Следователь достал из несгораемого ящика драгоценности и положил их на стол, покрытый пожелтевшим газетным листом. Постышев рассматривал жемчужную нить недоуменно и с ухмылкой.
– И за что такая цена? – спросил он. – Никак не пойму. Напридумывали людишки себе кумиров – и ну поклоняться им. А тебе нравится, Филиповский?
– Да разве я в них сведущий? Мне на базаре дед один сказал, что на камушки хлеба наменяет с салом и водкой. У меня в подчинении трое пацанов: один чахоточный, другой без ноги, а третьему шестнадцать лет, и за мировую революцию он сражается единственно по светлому энтузиазму. Госполитохрана мы, а по ночам в мусорных ящиках за рестораном Хлопьева кожуру картофельную собираем, чтоб днем не позориться...
– У него дома обыск делали? – спросил Постышев.
– Какой у него дом? В подвале живет, как пес в конуре.
– Семья где?
– На кладбище, – ответил Филиповский, – порубана в девятнадцатом калмыковцами. Детям своим ни крохи не давал, когда в ЧК работал, голодали дети, а у меня тогда через руки золота буржуйского поболе проходило. А теперь по ночам глазыньки их вижу – пропади, думаю, все пропадом, хоть троих своих теперешних пацанов накормлю, тоже по земле смертниками ходят. Вон позавчера двоих наших зарезали в малинах. Так неужто и с буржуйских камушков не могу дать своим пацанам пожрать вволю и водки перед сном выпить?
Следователь отвернулся к окну, чтобы арестованный не видел его лица. Тяжело сопит следователь, больно ему слушать Филиповского, а закон какое к душе отношение имеет? Закон, он и есть закон, он по бумаге писан, не по сердцу.
– Ты мне нутро не вынимай, Филиповский, – сказал Павел Петрович. – Ты за троих своих пацанов в ответе. Это так. А сколько им жить на земле предстоит?
– Как выйдет. Пуля в рожу не смотрит...
– Ничего. Посмотрит. Так вот надо, чтобы твои пацаны жили в стране, где закон для всех один, а не такой, чтоб чего Филиповский захотел, так то и вышло. Они подумать могут, что ты над законом, а не он над тобой. В трибунал пойдешь, товарищ.
Филиповский впервые за весь разговор вскинул голову:
– Ты как меня назвал, Павел Петрович?
– Я назвал тебя товарищем, – сказал Постышев.
Поднявшись, он сказал следователю:
– До суда отпустить. Возвращайся на работу, Филиповский. Ночью в городе двенадцать бандитских налетов зарегистрировано.
ГУБКОМПАРТ
За длинным столом, покрытым красным сукном, сидели комиссары Хабаровского укрепрайона. Выступал – весь в кожаном – комиссар стройбата, который занимается понтонной переправой через Амур. Комиссар говорил хорошо, с выражением, только правда, по бумажке. Выступать умеет; где надо, покричит, где надо, кулаком над головой взмахнет, а то вдруг на драматический шепот перейдет, что твой Шаляпин.

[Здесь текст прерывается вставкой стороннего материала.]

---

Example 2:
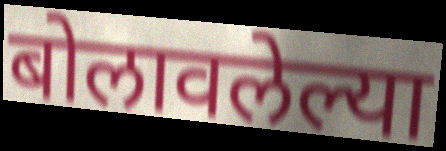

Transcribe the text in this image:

बोलावलेल्या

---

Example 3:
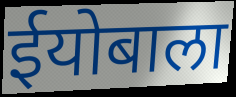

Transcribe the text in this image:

ईयोबाला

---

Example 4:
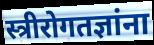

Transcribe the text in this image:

स्त्रीरोगतज्ञांना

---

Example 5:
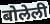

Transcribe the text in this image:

बोलेली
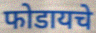
फोडायचे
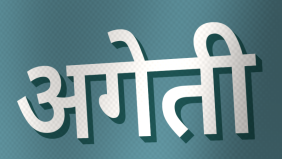
अगेती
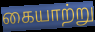
கையாற்று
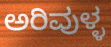
ಅರಿವುಳ್ಳ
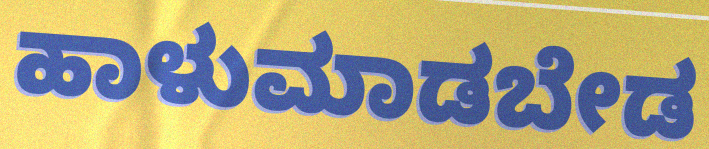
ಹಾಳುಮಾಡಬೇಡ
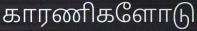
காரணிகளோடு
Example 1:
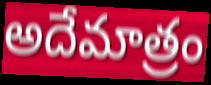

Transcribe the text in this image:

అదేమాత్రం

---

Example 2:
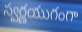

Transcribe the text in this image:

స్వర్ణయుగంగా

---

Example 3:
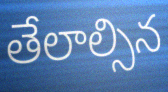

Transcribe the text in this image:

తేలాల్సిన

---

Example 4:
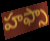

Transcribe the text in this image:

హఫ్సా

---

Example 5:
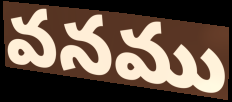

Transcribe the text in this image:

వనము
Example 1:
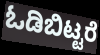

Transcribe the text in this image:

ಓಡಿಬಿಟ್ಟರೆ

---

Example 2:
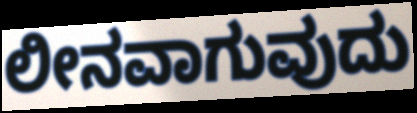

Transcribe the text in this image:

ಲೀನವಾಗುವುದು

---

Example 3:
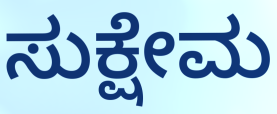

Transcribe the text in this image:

ಸುಕ್ಷೇಮ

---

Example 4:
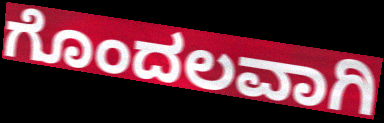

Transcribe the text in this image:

ಗೊಂದಲವಾಗಿ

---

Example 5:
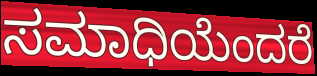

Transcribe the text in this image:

ಸಮಾಧಿಯೆಂದರೆ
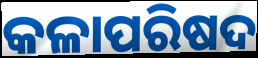
କଳାପରିଷଦ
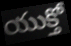
యుక్తో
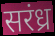
सरंध्र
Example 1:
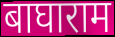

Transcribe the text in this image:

बाघाराम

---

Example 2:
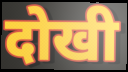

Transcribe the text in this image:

दोखी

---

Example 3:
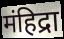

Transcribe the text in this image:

मंहिद्रा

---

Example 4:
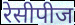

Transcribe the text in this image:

रेसीपीज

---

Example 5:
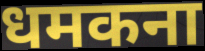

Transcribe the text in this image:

धमकना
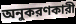
অনুকরণকারী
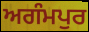
ਅਗੰਮਪੁਰ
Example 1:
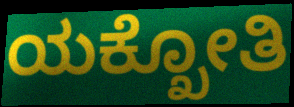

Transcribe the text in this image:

ಯಕ್ಖೋತಿ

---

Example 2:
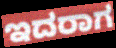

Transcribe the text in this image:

ಇದರಾಗ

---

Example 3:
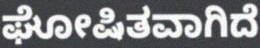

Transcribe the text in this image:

ಘೋಷಿತವಾಗಿದೆ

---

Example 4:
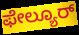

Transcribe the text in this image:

ಫೇಲ್ಯೂರ್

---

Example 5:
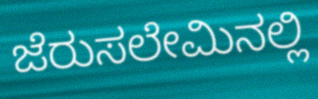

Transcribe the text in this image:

ಜೆರುಸಲೇಮಿನಲ್ಲಿ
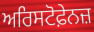
ਅਰਿਸਟੋਫ਼ੇਨਜ਼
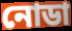
নোডা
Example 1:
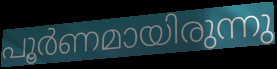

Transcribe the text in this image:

പൂർണമായിരുന്നു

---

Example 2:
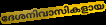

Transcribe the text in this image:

ദേശനിവാസികളായ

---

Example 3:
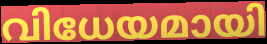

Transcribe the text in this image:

വിധേയമായി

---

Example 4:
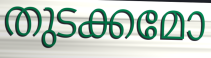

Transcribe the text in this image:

തുടക്കമോ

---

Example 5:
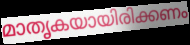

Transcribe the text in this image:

മാതൃകയായിരിക്കണം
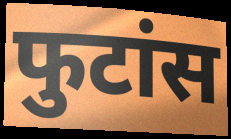
फुटांस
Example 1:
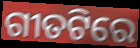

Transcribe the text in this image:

ଗୀତଟିରେ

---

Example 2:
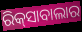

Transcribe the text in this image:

ରିକ୍‌ସାବାଲାର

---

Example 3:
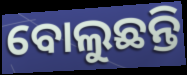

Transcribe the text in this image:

ବୋଲୁଛନ୍ତି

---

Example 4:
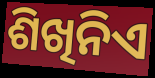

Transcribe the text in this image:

ଶିଖିନିଏ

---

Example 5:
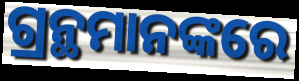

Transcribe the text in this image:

ଗ୍ରନ୍ଥମାନଙ୍କରେ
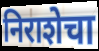
निराशेचा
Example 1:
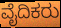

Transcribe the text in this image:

ವೈದಿಕರು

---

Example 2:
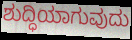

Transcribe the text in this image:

ಶುದ್ಧಿಯಾಗುವುದು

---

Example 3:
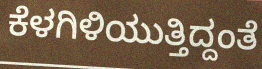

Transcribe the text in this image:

ಕೆಳಗಿಳಿಯುತ್ತಿದ್ದಂತೆ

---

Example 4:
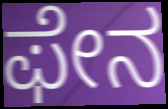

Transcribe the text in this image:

ಫೇನ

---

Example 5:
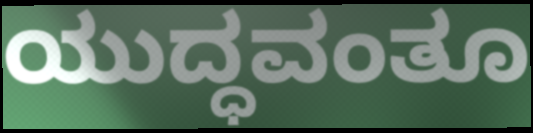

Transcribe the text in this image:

ಯುದ್ಧವಂತೂ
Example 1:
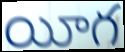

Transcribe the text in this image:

యీగ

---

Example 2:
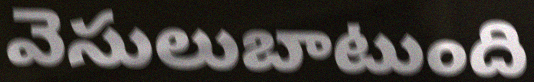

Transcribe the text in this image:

వెసులుబాటుంది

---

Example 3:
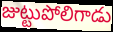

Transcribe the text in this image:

జుట్టుపోలిగాడు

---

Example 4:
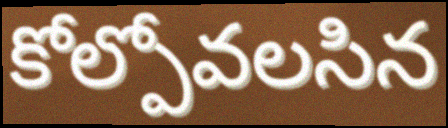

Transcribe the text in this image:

కోల్పోవలసిన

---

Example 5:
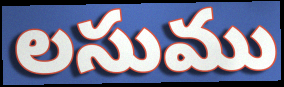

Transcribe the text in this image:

లసుము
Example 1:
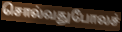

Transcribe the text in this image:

சொல்வதுபோலச்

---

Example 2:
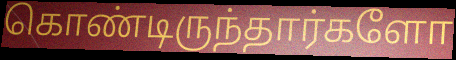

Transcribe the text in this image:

கொண்டிருந்தார்களோ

– Только смобилизовав свою стальную волю, – говорил он, – только подняв на должную высоту воспитательную работу, мы сможем взять светозарные рубежи и добиться новых успехов. Ни для кого сейчас не секрет, что дела наши идут хорошо...
Постышев бросил реплику:
– Куда как лучше! Бойцы твоего батальона третий день без каши сидят.
– Это детали, Павел Петрович. А я беру вопрос шире, я его в целом беру, как говорится. Продолжаю. За последние два месяца мы провели около сорока политбесед, охватив более девятисот сорока семи бойцов.

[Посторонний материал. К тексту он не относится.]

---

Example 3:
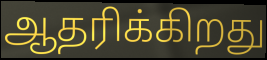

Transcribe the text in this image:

ஆதரிக்கிறது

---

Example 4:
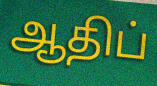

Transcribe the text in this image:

ஆதிப்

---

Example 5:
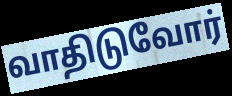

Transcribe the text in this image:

வாதிடுவோர்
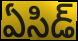
ఏసిడ్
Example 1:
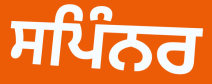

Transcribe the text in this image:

ਸਪਿੰਨਰ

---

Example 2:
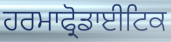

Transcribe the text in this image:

ਹਰਮਾਫ੍ਰੋਡਾਈਟਿਕ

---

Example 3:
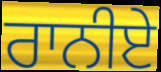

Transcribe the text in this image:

ਰਾਨੀਏ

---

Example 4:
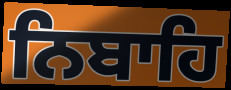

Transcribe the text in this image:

ਨਿਬਾਹਿ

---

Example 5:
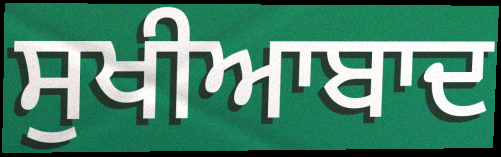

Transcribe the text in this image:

ਸੁਖੀਆਬਾਦ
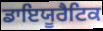
ਡਾਇਯੂਰੈਟਿਕ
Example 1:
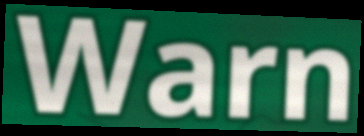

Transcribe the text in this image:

Warn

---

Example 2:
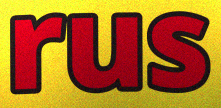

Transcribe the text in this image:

rus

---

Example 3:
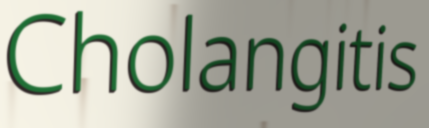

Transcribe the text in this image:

Cholangitis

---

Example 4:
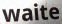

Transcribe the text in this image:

waite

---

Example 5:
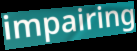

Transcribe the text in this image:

impairing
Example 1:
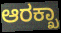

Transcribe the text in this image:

ಆರಕ್ಖಾ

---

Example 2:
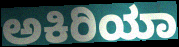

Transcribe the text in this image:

ಅಕಿರಿಯಾ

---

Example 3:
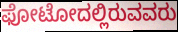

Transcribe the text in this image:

ಫೋಟೋದಲ್ಲಿರುವವರು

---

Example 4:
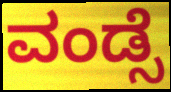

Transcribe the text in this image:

ವಂಡ್ಸೆ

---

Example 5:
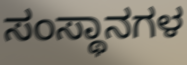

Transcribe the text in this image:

ಸಂಸ್ಥಾನಗಳ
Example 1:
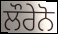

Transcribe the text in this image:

ਲੌਰੇਨੋ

– Можно твой текст посмотреть? – попросил Постышев. – А то больно скоро говоришь.
Тот передал комиссару фронта текст. Павел Петрович неторопливо листал исписанные странички.
– Ты продолжай, товарищ, продолжай, – попросил он,
– Так ведь текст у тебя, Павел Петрович.
– А ты попросту говори, без текста.
Комиссар стройбата растерянно оглядел собравшихся и поднял над головой кулак:
– Белая гидра контрреволюции, оскалив свою волчью пасть, бряцает ржавым оружием проклятого империализма! Их свиное рыло пытается хрюкать возле наших границ, угрожая счастью победившего пролетарьята! Не позволим!
Постышев спросил:
– Кому не позволим и что именно?
– Гидре, собственно говоря, не позволим.
– А какая она, гидра? С ногами? Или змееобразная? Ладно, садись, комиссар. Возьми свой доклад – липовый он. Я у твоих бойцов только что был.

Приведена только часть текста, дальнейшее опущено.